1. a kind of left ventricle auxiliary pump, it is characterised in that including shell (1), stator coil (2), intrawall conduits (3), rotor set Part, pilot blade (4) and rear guide vane component, the stator coil (2) are arranged on the shell (1) and intrawall conduits (3) formation In cavity, the pilot blade (4) is connected with the rotor assembly, and the rotor assembly and the rear guide vane component are arranged at institute The inside of shell (1) is stated, the arrival end of the shell (1) is formed with inflow channel, and the rear guide vane component is arranged on described outer Circulation road is formed with out on the port of export of shell (1) and the rear guide vane component, one end of the rotor assembly is pivotably mounted In the inflow channel, the other end of the rotor assembly be pivotably mounted on it is described go out circulation road in.

2. left ventricle auxiliary pump according to claim 1, it is characterised in that the rear guide vane component includes rear guide vane (5) With supporting part (6), multiple rear guide vanes (5) are connected with the axial end of the supporting part (6), it is described go out circulation road be opened in On the supporting part (6).

3. left ventricle auxiliary pump according to claim 2, it is characterised in that the left ventricle auxiliary pump also includes bend pipe (7), the port of export with the shell (1) is connected, and the supporting part (6) is fixed and positioned by the bend pipe (7).

4. left ventricle auxiliary pump according to claim 3, it is characterised in that the rotor assembly include preceding rotor (8), after Rotor and magnetic core (10), the rear rotor include body (11), front rotary shaft (12) and rear rotating shaft (13), the front rotary shaft (12) and The first end connection of the body (11), the rear rotating shaft (13) is connected with the second end of the body (11), the front rotary shaft (12) one end for inserting the remote rear rotor in the hollow preceding rotor (8) and by the preceding rotor (8) is protruded, described The cavity for installing the magnetic core (10), the magnetic core (10) are formed between the inwall and the body (11) of preceding rotor (8) In the cavity, the front rotary shaft (12) is pivotably mounted in the inflow channel by fore bearing (14), institute State rear rotating shaft (13) by rear bearing (15) be pivotably mounted on it is described go out circulation road in.

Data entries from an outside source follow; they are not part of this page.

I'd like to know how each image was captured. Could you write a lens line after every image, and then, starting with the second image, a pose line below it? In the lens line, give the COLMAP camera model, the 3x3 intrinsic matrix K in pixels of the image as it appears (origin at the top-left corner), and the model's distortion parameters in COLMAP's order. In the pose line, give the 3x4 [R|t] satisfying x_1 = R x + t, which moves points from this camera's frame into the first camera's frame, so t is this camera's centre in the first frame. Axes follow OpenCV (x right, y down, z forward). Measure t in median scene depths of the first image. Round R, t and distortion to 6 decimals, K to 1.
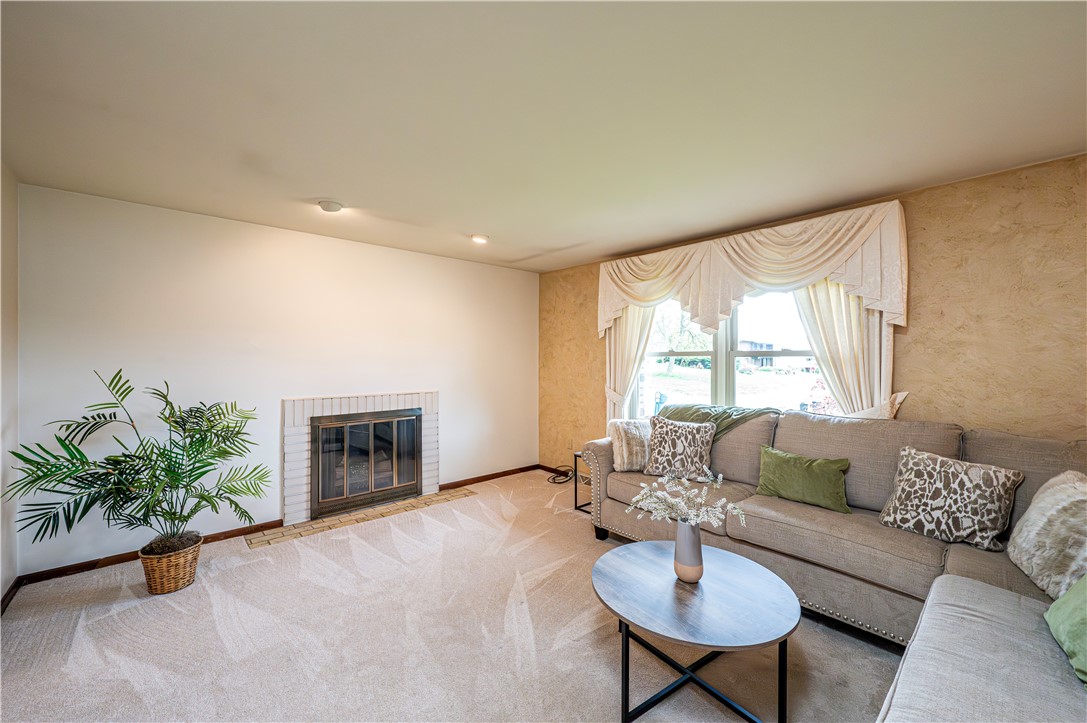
lens RADIAL K [[437.0, 0, 544.1], [0, 437.0, 357.8], [0, 0, 1]] dist [-0.001801, -0.000316]
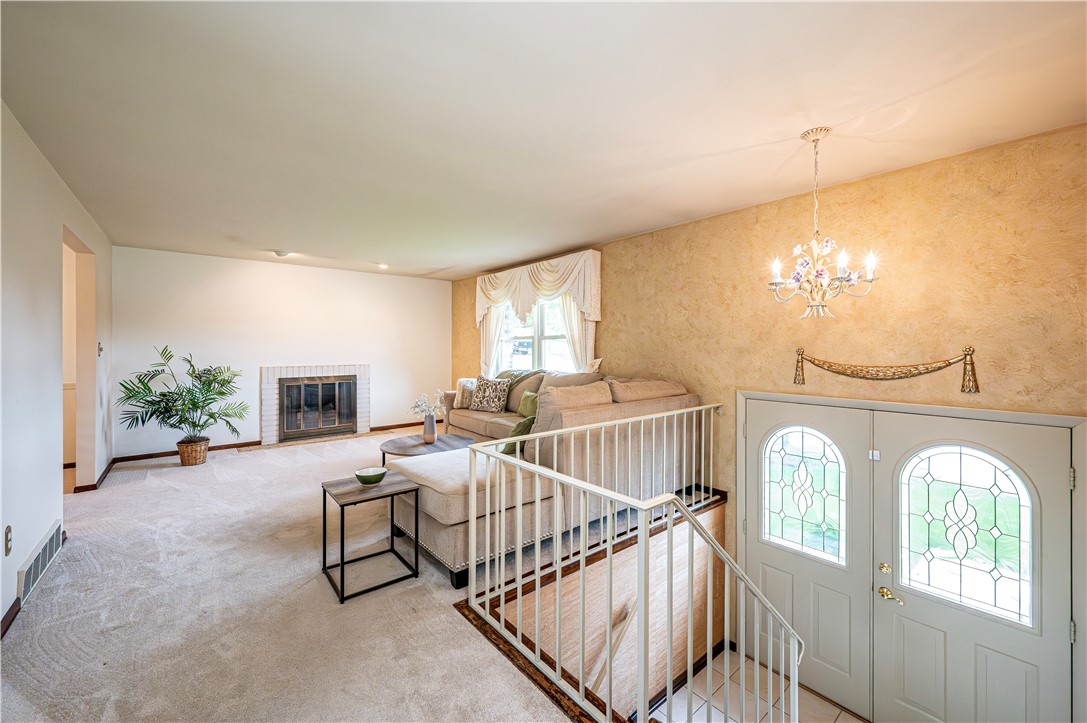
lens RADIAL K [[444.8, 0, 550.0], [0, 444.8, 347.6], [0, 0, 1]] dist [-0.000978, 0.000096]
pose [[0.999329, -0.002067, -0.036568, 0.624388], [0.002101, 0.999997, 0.000884, 0.030256], [0.036566, -0.000961, 0.999331, -0.710974]]
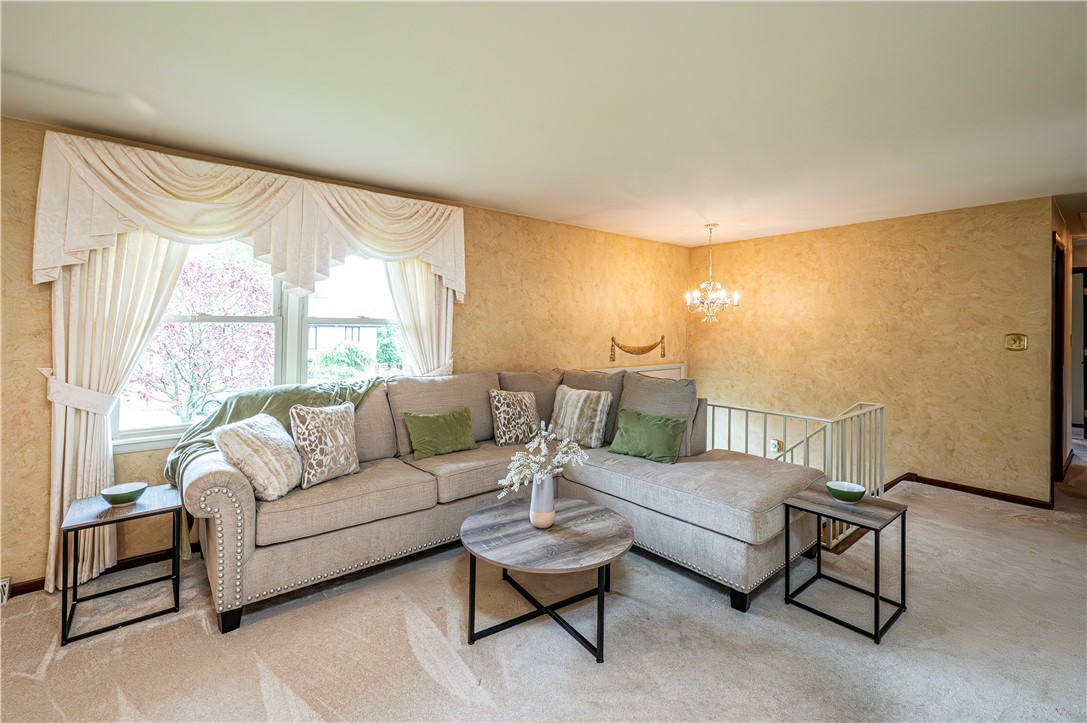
lens RADIAL K [[472.9, 0, 539.0], [0, 472.9, 326.3], [0, 0, 1]] dist [0.003235, 0.000279]
pose [[0.042328, -0.000673, 0.999104, -0.548906], [-0.009958, 0.999950, 0.001096, -0.003702], [-0.999054, -0.009995, 0.042319, 0.611279]]
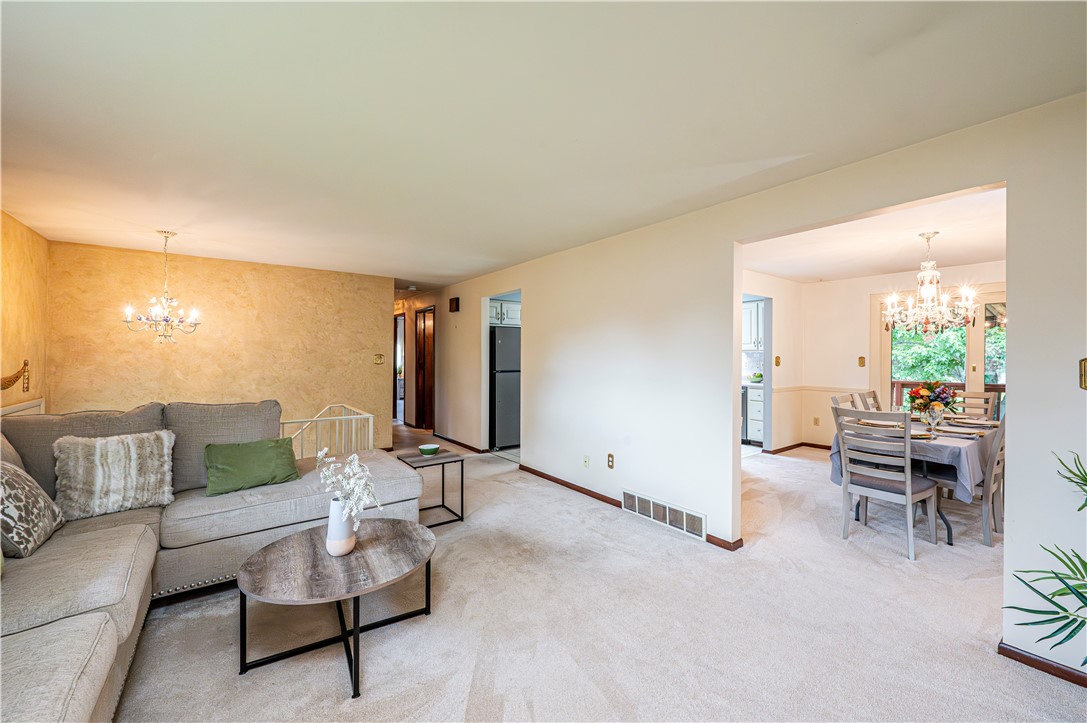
lens RADIAL K [[437.0, 0, 544.1], [0, 437.0, 357.8], [0, 0, 1]] dist [-0.001801, -0.000316]
pose [[-0.996588, -0.007679, 0.082177, -0.152694], [-0.007509, 0.999969, 0.002382, 0.009874], [-0.082193, 0.001756, -0.996615, 1.293592]]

5. left ventricle auxiliary pump according to claim 4, it is characterised in that the direction rear guide vane group of the rear rotor One end of part is tapered, and a part for the taper is arranged in the space that the multiple rear guide vane (5) is surrounded.

6. left ventricle auxiliary pump according to claim 4, it is characterised in that the pilot blade (4) and the preceding rotor (8) It is integrally formed.

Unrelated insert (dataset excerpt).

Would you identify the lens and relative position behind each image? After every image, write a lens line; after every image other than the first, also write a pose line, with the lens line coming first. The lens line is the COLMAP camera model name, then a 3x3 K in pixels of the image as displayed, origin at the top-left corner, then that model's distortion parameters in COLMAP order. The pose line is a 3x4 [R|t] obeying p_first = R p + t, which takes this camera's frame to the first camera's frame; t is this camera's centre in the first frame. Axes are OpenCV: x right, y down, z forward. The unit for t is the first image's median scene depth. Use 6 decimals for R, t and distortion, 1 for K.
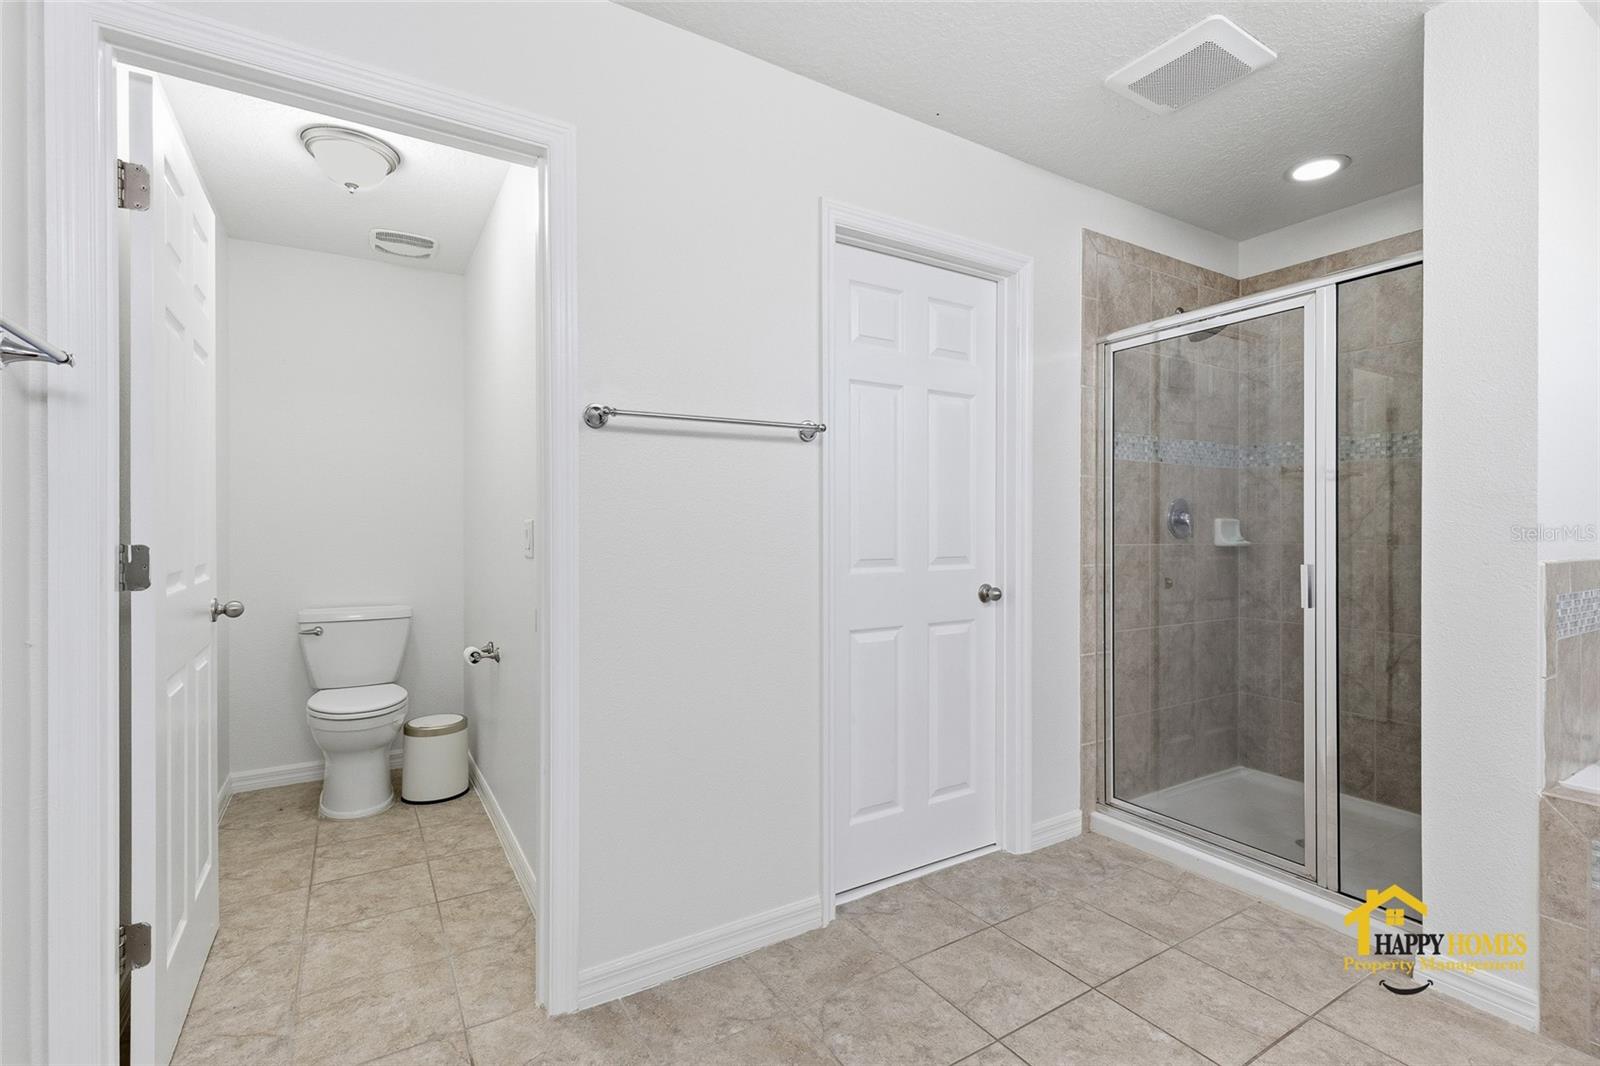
lens RADIAL K [[729.8, 0, 807.2], [0, 729.8, 531.2], [0, 0, 1]] dist [0.011205, -0.000643]
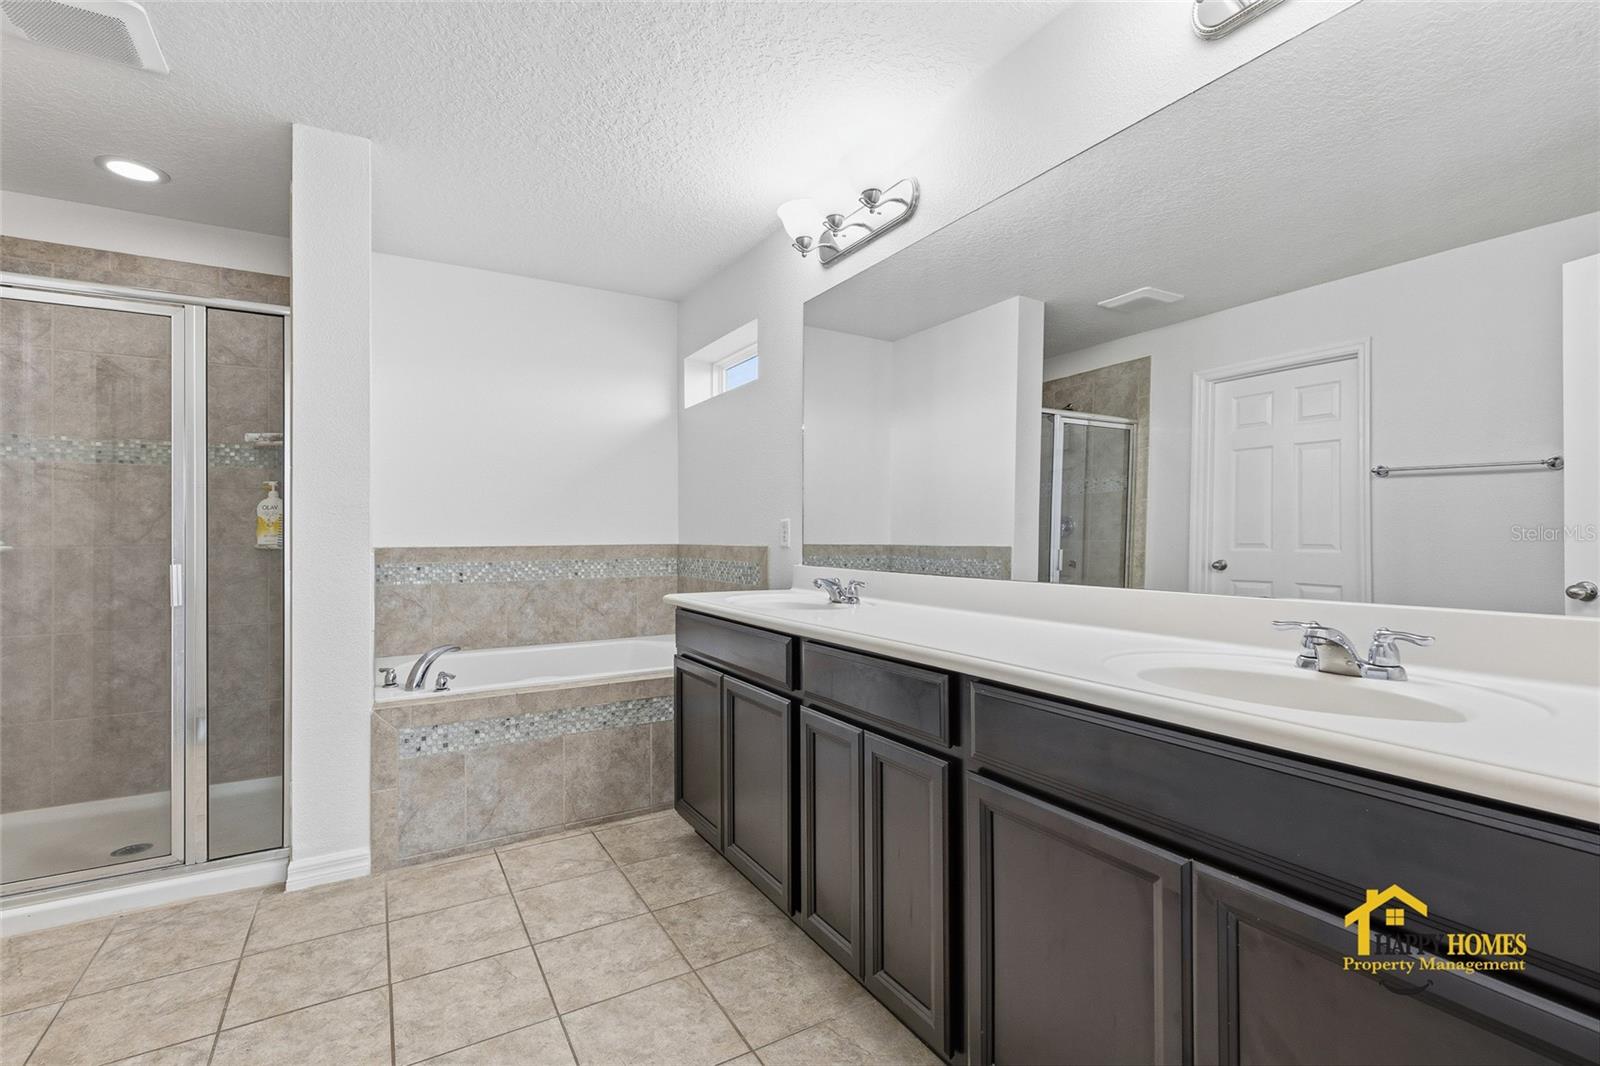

7. left ventricle auxiliary pump according to claim 1, it is characterised in that the inside shape of the arrival end of the shell (1) Shell described in Cheng Youyu (1) integrally formed I-beam (16), the inflow channel formation is on the I-beam (16).

8. left ventricle auxiliary pump according to claim 1, it is characterised in that formed on the rear portion outer wall of the shell (1) There is the outwardly groove-like structure (17) for assembling suture ring.

9. left ventricle auxiliary pump according to claim 4, it is characterised in that the shell (1), the bend pipe (7), described Fore bearing (14), the preceding rotor (8), the rear rotor, the pilot blade (4), the rear guide vane (5), the rear bearing (15) pyrolytic carbon of graphite matrix and the deposition graphite matrix surface is respectively included.

10. left ventricle auxiliary pump according to claim 4, it is characterised in that the intrawall conduits (3) use pure pyrolytic carbon Process.

11. left ventricle auxiliary pump according to claim 4, it is characterised in that the outer surface of the shell (1) passes through pyrolysis Carbon deposition process deposits are uniformly distributed graininess pyrolytic carbon.